Manual recovery options:

# Git-based recovery
git status
git diff HEAD
git checkout -- <file>   # restore a specific file
git stash                # stash changes for later inspection

# Journal-based recovery (if journal exists)
# Journal records are in .teaagent/undo.jsonl
# Files are restored to pre-write state when journal undo succeeds

Verify undo mechanism used:

TUI /undo and CLI teaagent undo --last explicitly label whether journal undo or checkpoint restore was used. Check the output for "mechanism": "journal undo" or "mechanism": "checkpoint restore".

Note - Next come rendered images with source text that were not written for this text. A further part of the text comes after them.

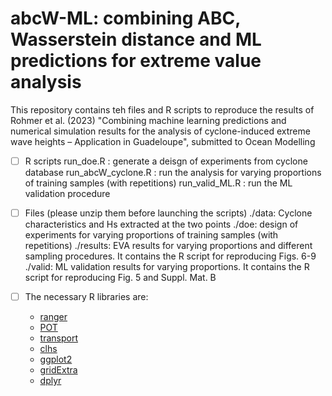 # abcW-ML: combining ABC, Wasserstein distance and ML predictions for extreme value analysis

This repository contains teh files and R scripts to reproduce the results of Rohmer et al. (2023) "Combining machine learning predictions and numerical simulation results for the analysis of cyclone-induced extreme wave heights – Application in Guadeloupe", submitted to Ocean Modelling

- [ ] R scripts
  run_doe.R : generate a deisgn of experiments from cyclone database
  run_abcW_cyclone.R : run the analysis for varying proportions of training samples (with repetitions)
  run_valid_ML.R : run the ML validation procedure

- [ ] Files (please unzip them before launching the scripts)
  ./data: Cyclone characteristics and Hs extracted at the two points
  ./doe: design of experiments for varying proportions of training samples (with repetitions)
  ./results: EVA results for varying proportions and different sampling procedures. It contains the R script for reproducing Figs. 6-9
  ./valid: ML validation results for varying proportions. It contains the R script for reproducing Fig. 5 and Suppl. Mat. B 

- [ ] The necessary R libraries are:
  - [ranger](https://cran.r-project.org/web/packages/ranger/index.html)
  - [POT](https://cran.r-project.org/web/packages/POT/index.html)
  - [transport](https://cran.r-project.org/web/packages/transport/index.html)
  - [clhs](https://cran.r-project.org/web/packages/clhs/index.html)
  - [ggplot2](https://cran.r-project.org/web/packages/ggplot2/index.html)
  - [gridExtra](https://cran.r-project.org/web/packages/gridExtra/index.html)
  - [dplyr](https://cran.r-project.org/web/packages/dplyr/index.html)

Persistence error handling (P1-C fix)

As of 2026-06-05, ChatSessionController handles persistence failures with classified warnings instead of broad exception swallowing or uncontrolled crashes:

  • Store save failures (OSError, RuntimeError): logged as WARNING with run_id; the task result is still returned to the caller.
  • Undo journal save failures (OSError, RuntimeError): logged as WARNING with run_id; the task result is still returned.
  • Undo restore failures (OSError, RuntimeError, ValueError, JSONDecodeError): logged as WARNING and surfaced to the user as [TeaAgent] journal undo error:.
  • Unexpected exceptions (e.g. AttributeError, TypeError): still propagate so they are visible in test suites and operator tooling.

The controller exposes a _store_factory test seam so that persistence failure scenarios can be verified without mocking the filesystem. See tests/test_controller_persistence.py.

Known broken or risky paths

Path Status Safer alternative
teaagent agent run --background <run_id> Can treat run id as a task. teaagent agent interactive-review <run_id>
TUI /cost as spend truth Known display gap. Run summary or provider dashboard.
TUI /undo when no journal exists Falls back to checkpoint restore (explicitly labeled). Check git status, then use teaagent chat /undo or manual git review.
teaagent chat <task> Needs execute/reject fix. Use teaagent agent run "<task>" or REPL prompt after launch.

Continuity acceptance criteria

A continuity feature is daily-driver ready only when:

  • The user sees one canonical command for the current state.
  • The run id maps to a stored task and observations.
  • Pending approvals survive the transition.
  • The command either continues safely or refuses clearly.
  • The audit log records the transition.